Chapter 1

Chapter 1



1.1        On 10 October 2012, the Senate Foreign Affairs, Defence and Trade Legislation Committee tabled its final report on the provisions of the Defence Trade Export Controls Bill 2011. In this report, the committee recommended that:

In light of the ongoing concerns held by stakeholders, the committee believes that implementation of the bill would benefit from further scrutiny. The committee therefore recommends that during the 24 month transition period, the Senate Foreign Affairs, Defence and Trade Legislation Committee conduct a six-monthly examination of progress of the implementation of the provisions of the bill and report to the Senate.[1]

1.2        On 11 October 2012, and in accordance with this recommendation and standing order 25(2)(a), the committee formally undertook to monitor the implementation of the provisions of the bill. The committee resolved that, during the transition period following the enactment of the bill, it would conduct regular six-monthly inquiries into the implementation of the provisions of the legislation and report its progress to the Senate. This is the second six-monthly report.

1.3        The Defence Trade Controls Bill 2011 was passed on 1 November 2012, with amendments. The bill received Royal Assent on 13 November 2012. Its companion bill the Customs Amendment (Military End-Use) Bill 2011 also received Royal Assent on 13 November 2012.
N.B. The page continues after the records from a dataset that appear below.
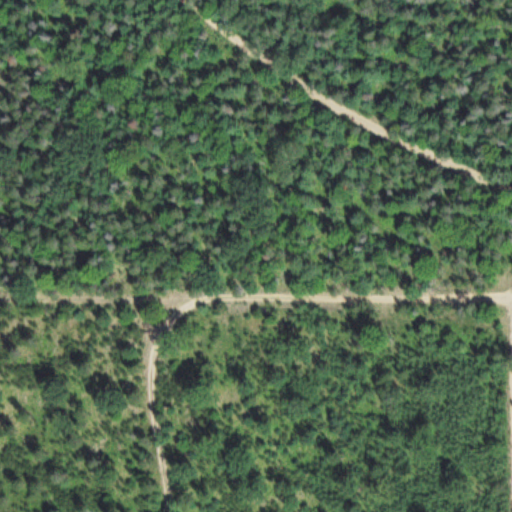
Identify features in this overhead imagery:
road: (341, 110)
road: (353, 296)
road: (97, 297)
road: (155, 397)
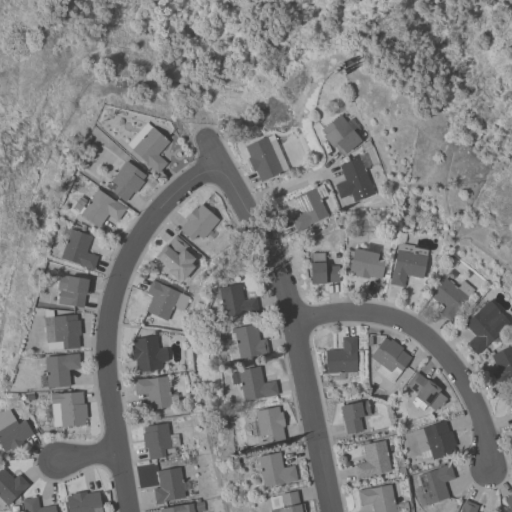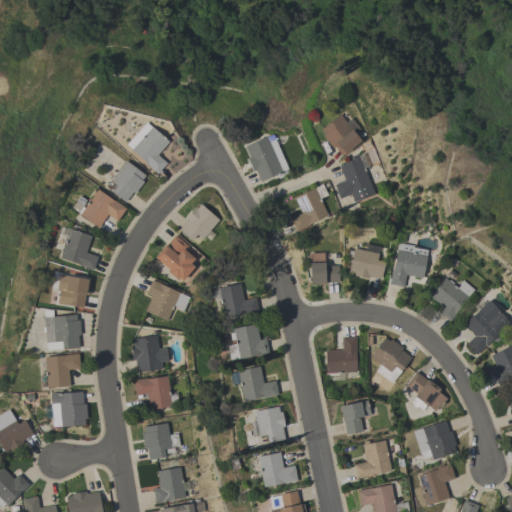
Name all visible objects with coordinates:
building: (340, 133)
building: (339, 134)
building: (147, 146)
building: (148, 146)
building: (264, 157)
building: (264, 157)
road: (327, 164)
building: (353, 178)
building: (124, 179)
building: (352, 180)
building: (125, 181)
road: (283, 187)
building: (97, 207)
building: (307, 207)
building: (308, 207)
building: (99, 208)
building: (196, 222)
building: (197, 222)
building: (76, 248)
building: (76, 249)
building: (315, 256)
building: (174, 257)
building: (175, 257)
building: (365, 261)
building: (406, 263)
building: (407, 263)
building: (364, 264)
building: (320, 270)
building: (322, 273)
building: (71, 288)
building: (70, 291)
building: (449, 296)
building: (450, 297)
building: (160, 299)
building: (162, 300)
building: (234, 301)
building: (234, 301)
road: (291, 315)
road: (106, 318)
building: (483, 325)
building: (484, 325)
building: (60, 330)
building: (60, 331)
building: (245, 342)
building: (245, 342)
road: (428, 342)
building: (147, 352)
building: (146, 353)
building: (340, 356)
building: (341, 358)
building: (389, 358)
building: (388, 359)
building: (502, 364)
building: (502, 364)
building: (57, 369)
building: (58, 369)
building: (252, 383)
building: (253, 384)
building: (152, 391)
building: (154, 391)
building: (423, 391)
building: (423, 392)
building: (511, 393)
building: (511, 397)
building: (67, 408)
building: (66, 409)
building: (356, 415)
building: (355, 416)
building: (267, 423)
building: (268, 423)
building: (12, 431)
building: (13, 433)
building: (156, 440)
building: (432, 440)
building: (158, 441)
building: (435, 441)
road: (84, 458)
building: (371, 459)
building: (372, 459)
building: (271, 469)
building: (273, 470)
building: (433, 483)
building: (167, 484)
building: (168, 484)
building: (432, 484)
building: (9, 486)
building: (9, 486)
building: (376, 498)
building: (379, 499)
building: (508, 500)
building: (81, 501)
building: (82, 501)
building: (508, 501)
building: (283, 502)
building: (284, 502)
building: (34, 505)
building: (35, 506)
building: (466, 506)
building: (467, 506)
building: (181, 507)
building: (176, 508)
1.4        Draft regulations accompanying the bill, the Defence Trade Controls Regulations 2012, were circulated by the Department of Defence for industry consultation between 22 December 2011 and 17 February 2012. The regulations were made on 30 May 2012 and commenced at the same time as the relevant sections of the Defence Trade Controls Act 2012 (the Act).[2]

Previous reports

1.5        The committee's preliminary report detailed the flaws in the consultation undertaken by Defence on the Defence Trade Controls Bill 2011. Even after the committee recommended Defence undertake urgent consultation with the university and research sectors, the parties could not reach agreement on a preferred option.[3] As at August 2012, Defence and Universities Australia advised the committee that the consultation process had failed to produce a workable compromise.
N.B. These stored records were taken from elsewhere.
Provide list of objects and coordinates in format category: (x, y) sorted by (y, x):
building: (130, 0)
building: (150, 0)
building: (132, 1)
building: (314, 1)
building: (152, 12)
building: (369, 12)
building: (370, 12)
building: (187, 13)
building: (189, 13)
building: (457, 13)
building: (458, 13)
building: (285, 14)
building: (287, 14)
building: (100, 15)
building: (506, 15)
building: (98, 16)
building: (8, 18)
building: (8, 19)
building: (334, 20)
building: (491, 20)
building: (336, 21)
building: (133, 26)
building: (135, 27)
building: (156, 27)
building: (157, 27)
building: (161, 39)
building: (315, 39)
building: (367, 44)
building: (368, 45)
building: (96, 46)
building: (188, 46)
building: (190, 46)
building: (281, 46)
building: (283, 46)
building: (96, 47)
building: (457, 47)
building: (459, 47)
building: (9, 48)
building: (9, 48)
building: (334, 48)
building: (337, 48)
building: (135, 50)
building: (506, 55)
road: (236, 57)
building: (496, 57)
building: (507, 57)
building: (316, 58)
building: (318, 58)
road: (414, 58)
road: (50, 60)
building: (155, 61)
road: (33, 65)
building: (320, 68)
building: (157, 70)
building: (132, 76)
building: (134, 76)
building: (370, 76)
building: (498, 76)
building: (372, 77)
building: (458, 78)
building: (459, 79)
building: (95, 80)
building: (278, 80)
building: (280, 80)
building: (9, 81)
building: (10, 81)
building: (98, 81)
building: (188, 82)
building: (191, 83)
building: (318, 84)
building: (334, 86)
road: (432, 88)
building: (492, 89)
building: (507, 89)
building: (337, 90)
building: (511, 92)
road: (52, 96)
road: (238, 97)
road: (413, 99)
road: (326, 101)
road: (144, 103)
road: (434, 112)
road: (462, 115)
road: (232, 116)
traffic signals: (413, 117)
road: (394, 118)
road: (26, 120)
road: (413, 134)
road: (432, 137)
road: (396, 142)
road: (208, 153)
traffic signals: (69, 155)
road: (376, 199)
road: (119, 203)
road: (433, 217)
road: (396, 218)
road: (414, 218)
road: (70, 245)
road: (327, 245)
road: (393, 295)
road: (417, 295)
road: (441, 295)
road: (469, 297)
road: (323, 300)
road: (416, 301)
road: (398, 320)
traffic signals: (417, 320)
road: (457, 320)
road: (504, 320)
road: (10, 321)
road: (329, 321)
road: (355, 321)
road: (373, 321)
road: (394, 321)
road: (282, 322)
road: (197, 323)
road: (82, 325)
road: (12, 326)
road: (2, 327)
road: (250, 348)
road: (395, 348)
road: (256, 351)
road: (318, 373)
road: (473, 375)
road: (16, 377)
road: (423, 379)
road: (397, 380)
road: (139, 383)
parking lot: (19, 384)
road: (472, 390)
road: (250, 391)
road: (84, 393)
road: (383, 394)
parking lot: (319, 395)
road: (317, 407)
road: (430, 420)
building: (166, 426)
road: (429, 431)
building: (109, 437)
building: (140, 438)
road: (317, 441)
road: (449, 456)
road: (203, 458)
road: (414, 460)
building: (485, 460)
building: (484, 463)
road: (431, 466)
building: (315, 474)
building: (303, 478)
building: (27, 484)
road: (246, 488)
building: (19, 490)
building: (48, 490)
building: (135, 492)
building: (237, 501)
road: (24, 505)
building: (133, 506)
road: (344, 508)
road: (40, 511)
1.6        Conscious of the importance of the legislation, but insistent that the strengthened export control regime should have no unintended or unnecessary adverse consequences for the university and research sectors, the committee recommended further consultation between Defence and the university and research sectors. Universities Australia convened a series of roundtable discussions chaired by Professor Ian Chubb, the Chief Scientist, which involved all key stakeholders, including Defence.

1.7        On 17 August 2012, soon after the committee had tabled its preliminary report, the then Minister for Defence, the Hon Stephen Smith MP, announced that Mr Ken Peacock AM[4] and Chief Defence Scientist, Dr Alex Zelinsky, had been appointed to conduct further consultations on the bill, including two further roundtables on 6 and 21 September 2012.

1.8        The committee's final report, tabled in October 2012, took into account the report of Mr Peacock and Dr Zelinsky and the minister's response.[5] Mr Peacock and Dr Zelinsky recommended amendments to the bill, including a 24 month implementation period during which the provisions of the bill would not apply and a steering group to examine the concerns of stakeholders. These amendments to the bill, agreed to by the Senate and adopted by the House of Representatives, included the establishment of the Strengthened Export Controls Steering Group.

1.9        The committee's first Progress Report on the progress of the implementation of the provisions of the Defence Trade Controls Act 2012 was tabled on 27 June 2013.

Defence Trade Controls Act 2012

1.10      The Act gives effect to the Treaty between the Government of Australia and the Government of the United States of America concerning Defense Trade Cooperation. Signed in 2007 by Prime Minister John Howard and President George W Bush, the treaty was examined by the Australian Joint Standing Committee on Treaties in 2008.[6] The treaty was ratified on 16 May 2013 when the Minister for Defence, Mr Stephen Smith MP, and His Excellency Jeffrey Bleich, the United States Ambassador to Australia, exchanged diplomatic notes. The implementing provisions for the treaty in the Act came into effect on 6 June 2013.[7] Companies are now able to join the Australian Approved Community. [8] Membership of the Approved Community allows member companies to 'export or transfer Treaty Articles without requiring separate export licenses or permits from either country [the United States or Australia]'.[9]

1.11      In addition to giving effect to the treaty, the Act also:

Second report—ongoing scrutiny

1.12      As part of its ongoing scrutiny of the implementation of the Act, the committee wrote to organisations and individuals who had made submissions to its previous inquiries or expressed interest in the Act. The committee also wrote to relevant ministers and departments. Since the tabling of its Progress Report No. 1 in June 2013, the committee has received 6 submissions—these are listed at Appendix 1 and published on the committee's website.

1.13      The committee received the second report of the Strengthened Export Controls Steering Group on 25 February 2014. The government response to the recommendation made in the committee's Progress Report No. 1 was tabled on 8 January 2014.